Hackers ‘extremely likely’ to attack as NUI Galway goes back online

The head of tech security at NUI Galway has said it is “extremely likely” the university will be targeted by hackers again when it begins to open up its IT systems to the internet over the coming days.

“It’s extremely likely even the same gang that attacked us, or friends of theirs, are likely to come in and have another go at us, so we have to have our security in a much better place than it was previously,” staff were told this week.

Many students are missing out on online classes and assignments because, while staff have also raised complaints that seven weeks on from the cyberattack, they still do not have access to wifi or servers within the university.

The college is continuing to work alongside KPMG’s Digital Forensics Incident Response Team, as well as Interpol and Gardaí – officials confirmed NUIG is always being “probed” by potential hackers looking for weaknesses in its IT systems.

Declan Staunton, Head of Research, Architecture and Strategy in the college’s ISS (Information Solutions and Services) Department told staff this week that internet connections are now being restored following the cyberattack in September.

He described it as “the most dangerous point” in the recovery of systems within NUIG because “communications pathways are being opened to the internet”.

The college shut down the majority of its IT infrastructure following the discovery of malware (malicious software used by hackers) – it has 6,000 PCs and 500 servers on its campus.

NUIG President Ciarán Ó hÓgartaigh admitted the college had been “knocked for six” by the attack.

The intended target within the college of the attack has been identified and the source is continuing to be investigated by tech experts along with Gardaí and Interpol.

College officials have stressed that it was not a ransomware attack – where hackers encrypt data and demand ransom to release it – because no data was accessed.

Speaking to staff this week, Declan Staunton described it as “quite a chaotic time” within the college.
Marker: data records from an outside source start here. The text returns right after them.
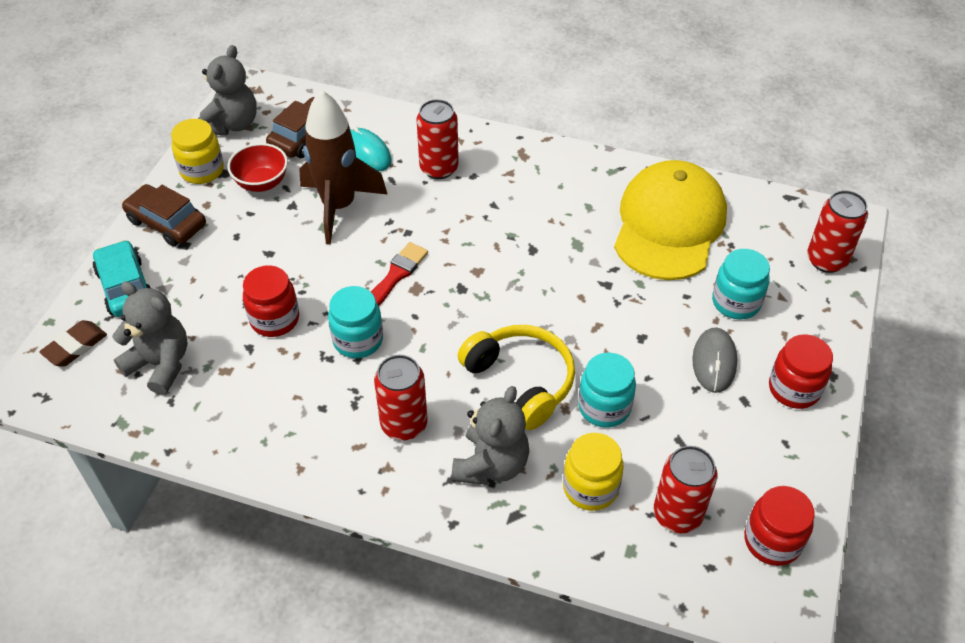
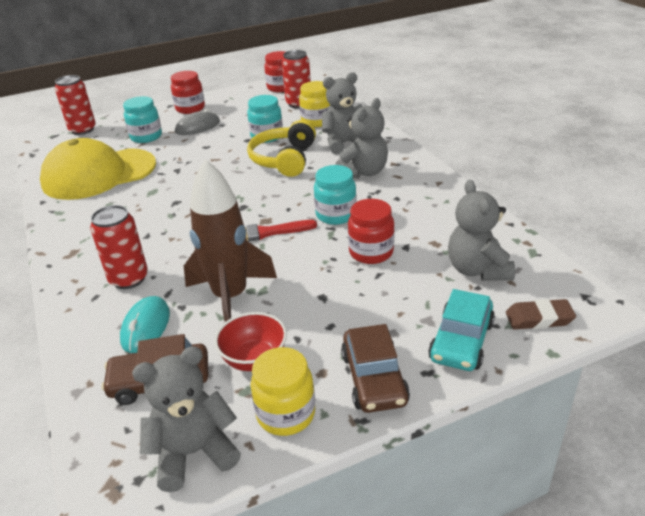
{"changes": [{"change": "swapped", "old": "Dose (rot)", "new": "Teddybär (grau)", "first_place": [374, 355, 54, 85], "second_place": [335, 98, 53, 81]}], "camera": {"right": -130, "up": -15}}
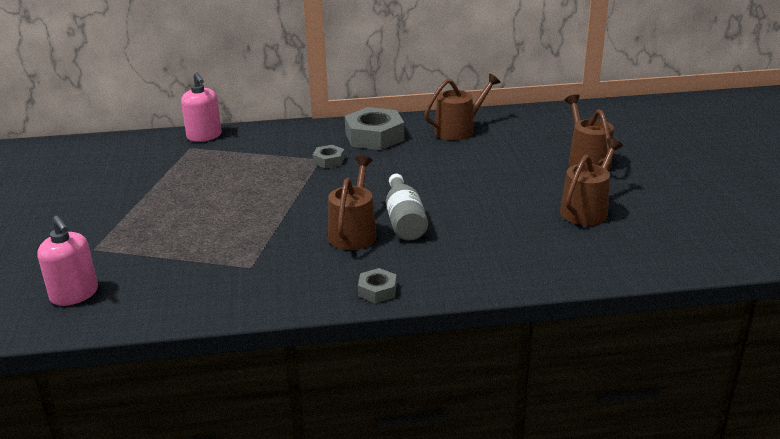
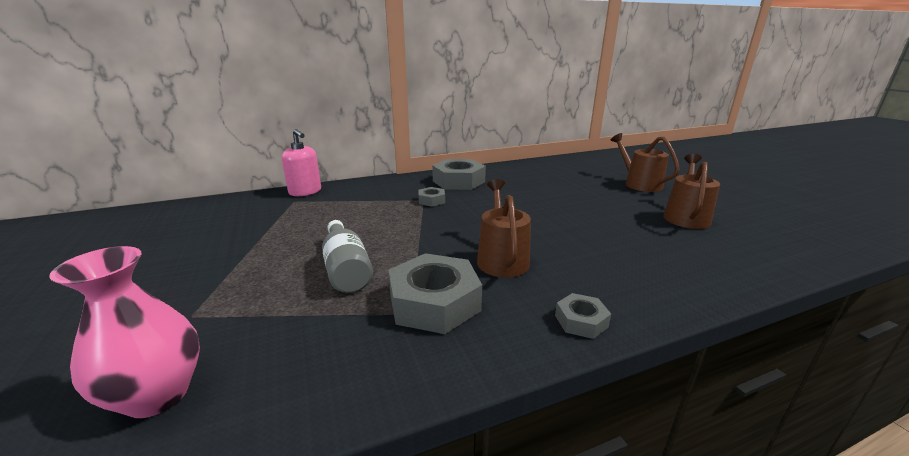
{"changes": [{"change": "gone", "old": "Gießkanne (braun)", "first_place": [424, 73, 77, 67]}, {"change": "new", "new": "Sechskantmutter (grau)", "second_place": [388, 253, 94, 81]}, {"change": "shifted", "old": "Flasche (grau)", "first_place": [386, 174, 42, 67], "second_place": [322, 220, 51, 73]}, {"change": "swapped", "old": "Seifenspender (rosa)", "new": "Vase (rosa)", "first_place": [37, 216, 61, 90], "second_place": [49, 246, 151, 172]}], "camera": {"right": -15, "up": -5}}
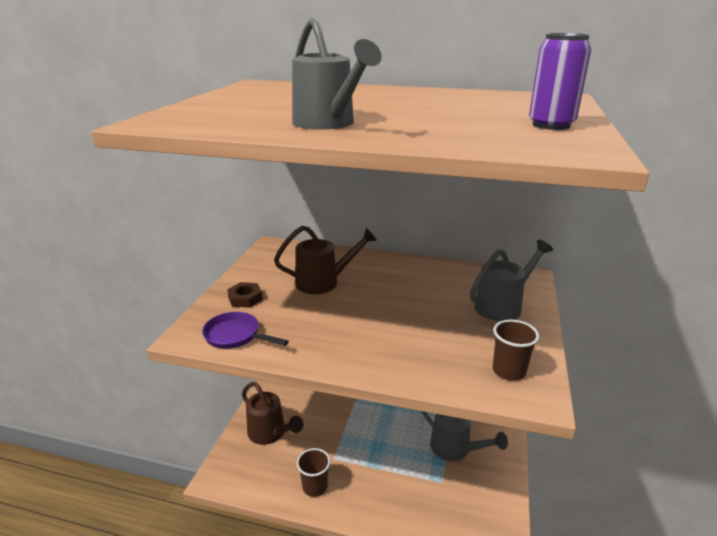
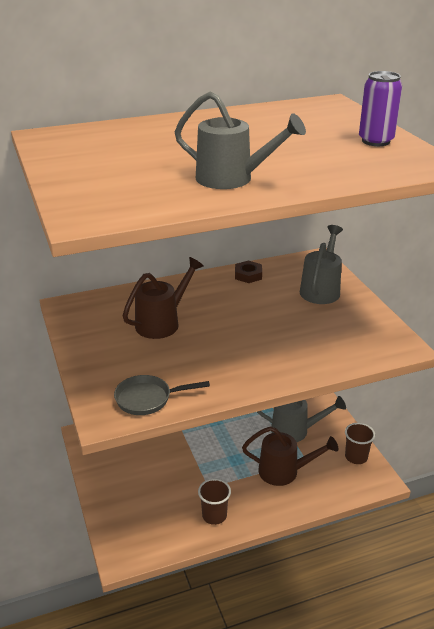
{"changes": [{"change": "shifted", "old": "Sechskantmutter (braun)", "first_place": [227, 282, 36, 26], "second_place": [235, 260, 27, 23]}, {"change": "shifted", "old": "Gießkanne (braun)", "first_place": [242, 382, 61, 63], "second_place": [242, 426, 96, 60]}, {"change": "shifted", "old": "Becher (braun)", "first_place": [493, 320, 46, 61], "second_place": [345, 423, 30, 41]}, {"change": "repainted", "old": "Pfanne (lila)", "new": "Pfanne (grau)", "first_place": [202, 312, 87, 37], "second_place": [114, 375, 96, 40]}], "camera": {"right": -35, "up": 5}}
He explained that the college is in the final phase of recovery from the cyberattack in which internet connections will be restarted. In the coming days, the college hopes to have “80-90%” back online, but it will be “well into the New Year” before all servers are back.

“This is the most dangerous point of the recovery, because the communications pathways are being opened to the internet and it makes it very likely we’ll get attacked again. We know for certain we’re always being probed.

“It’s extremely likely even the same gang that attacked us, or friends of theirs, are likely to come in and have another go at us, so we have to have our security in a much better place than it was previously,” Mr Staunton told staff.

He said the college has enhanced its threat monitoring software and introduced additional monitoring in its data centres which feeds information constantly to an external company.

John Gill, Chief Operating Officer of NUIG, accepted the attack and the recovery process had been long and frustrating, but necessary to allow it to happen safely.

“The recovery process has been painstaking. Our view, as informed and advised by KPMG, was that the last thing you want to do is recover quickly and have the malware still evidence or still present in your environment and allow it back into action.

“The decision was taken to shut down the university network to disable it from the internet – the purpose of that was to contain the attack and limit any potential damage the malware might cause.

“On hindsight, that decision was a very wise one, as it achieved containment and prevented the malware from communicating with external sources and encrypting out data, which was critically important,” Mr Gill said.

The university contacted other cyberattack victims, including the HSE, to learn from their experiences.

According to NUIG authorities, ‘wired’ access to the internet has been restored on teaching PCs, in PC suites and in the library.

However, staff and students have complained that wired access has still not been restored in many parts of the campus, and that they cannot connect to temporary wifi hotspots.